Northland Family Planning Clinic, Inc. v. Cox
Filing date: 03/01/05
State: Michigan
Plaintiff(s): Northland Family Planning Clinic, Inc., Northland Family Planning Clinic, Inc. – West, Northland Family Planning Clinic, Inc. – East, Summit Medical Center, Inc., Planned Parenthood Mid-Michigan Alliance, and Planned Parenthood of South Central Michigan, on Behalf of Themselves and Their Physicians, Staff and Patients, and Stanley M. Berry, M.D., Timothy R.B. Johnson, M.D., Karolne S. Puder, M.D., and Ronald C. Strickler, M.D., on behalf of themselves and their patients
Center Attorney(s): Janet Crepps
Co-Counsel/Cooperating Attorneys: Co-Counsel: Talcott Camp and Chakshu S. Patel of ACLU RFP (attorneys for Individual Plaintiffs) Donna Lee and Roger Evans of PPFA, Michael J. Steinberg and Kary L. Moss of ACLU Fund of Michigan (attorneys for Planned Parenthood), Local Counsel: David A. Nacht, P.C.

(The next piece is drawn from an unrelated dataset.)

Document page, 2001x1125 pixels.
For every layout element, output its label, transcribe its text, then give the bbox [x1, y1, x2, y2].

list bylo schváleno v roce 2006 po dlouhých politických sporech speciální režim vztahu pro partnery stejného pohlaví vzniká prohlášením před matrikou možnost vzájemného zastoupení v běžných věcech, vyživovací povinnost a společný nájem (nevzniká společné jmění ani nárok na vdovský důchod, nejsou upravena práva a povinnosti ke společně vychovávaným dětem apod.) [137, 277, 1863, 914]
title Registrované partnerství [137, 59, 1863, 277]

Summary: In 2005, the Center, along with Planned Parenthood and the ACLU, challenged the constitutionality of Michigan’s so-called “Legal Birth Definition Act.” By defining the fetus as a “legally born person,” the Act prohibited virtually all abortions after the first trimester. The federal district court issued an injunction that prohibited the Act from taking effect, and subsequently found the ban unconstitutional. The Sixth Circuit Court of Appeals affirmed the ruling, finding that the Act impermissibly banned the safest and most commonly used procedures for second trimester abortions. Notably, the Sixth Circuit’s opinion was issued in June of 2007, after the U.S. Supreme Court upheld the federal abortion ban. In finding the Act invalid, the Sixth Circuit observed that Michigan “passed a very broadly-worded statute that showed no meaningful attempt to comply with the constitutional limitations articulated by federal courts in the area of abortion law.” The Supreme Court declined to review the case, leaving the Sixth Circuit’s opinion undisturbed.